> **Exercise**
Reply with exactly the lines from the one that contains "Лидмагнит по лидмагнитам" through the last line of the records below, and with no other lines.

** Given records follows **

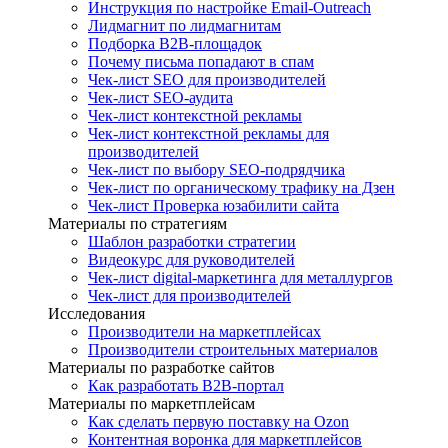
Инструкция по настройке Email-Outreach
Лидмагнит по лидмагнитам
Подборка B2B-площадок
Почему письма попадают в спам
Чек-лист SEO для производителей
Чек-лист SEO-аудита
Чек-лист контекстной рекламы
Чек-лист контекстной рекламы для
производителей
Чек-лист по выбору SEO-подрядчика
Чек-лист по органическому трафику на Дзен
Чек-лист Проверка юзабилити сайта
Материалы по стратегиям
Шаблон разработки стратегии
Видеокурс для руководителей
Чек-лист digital-маркетинга для металлургов
Чек-лист для производителей
Исследования
Производители на маркетплейсах
Производители строительных материалов
Материалы по разработке сайтов
Как разработать B2B-портал
Материалы по маркетплейсам
Как сделать первую поставку на Ozon
Контентная воронка для маркетплейсов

** End of Given records **

> **Response box**
Лидмагнит по лидмагнитам
Подборка B2B-площадок
Почему письма попадают в спам
Чек-лист SEO для производителей
Чек-лист SEO-аудита
Чек-лист контекстной рекламы
Чек-лист контекстной рекламы для
производителей
Чек-лист по выбору SEO-подрядчика
Чек-лист по органическому трафику на Дзен
Чек-лист Проверка юзабилити сайта
Материалы по стратегиям
Шаблон разработки стратегии
Видеокурс для руководителей
Чек-лист digital-маркетинга для металлургов
Чек-лист для производителей
Исследования
Производители на маркетплейсах
Производители строительных материалов
Материалы по разработке сайтов
Как разработать B2B-портал
Материалы по маркетплейсам
Как сделать первую поставку на Ozon
Контентная воронка для маркетплейсов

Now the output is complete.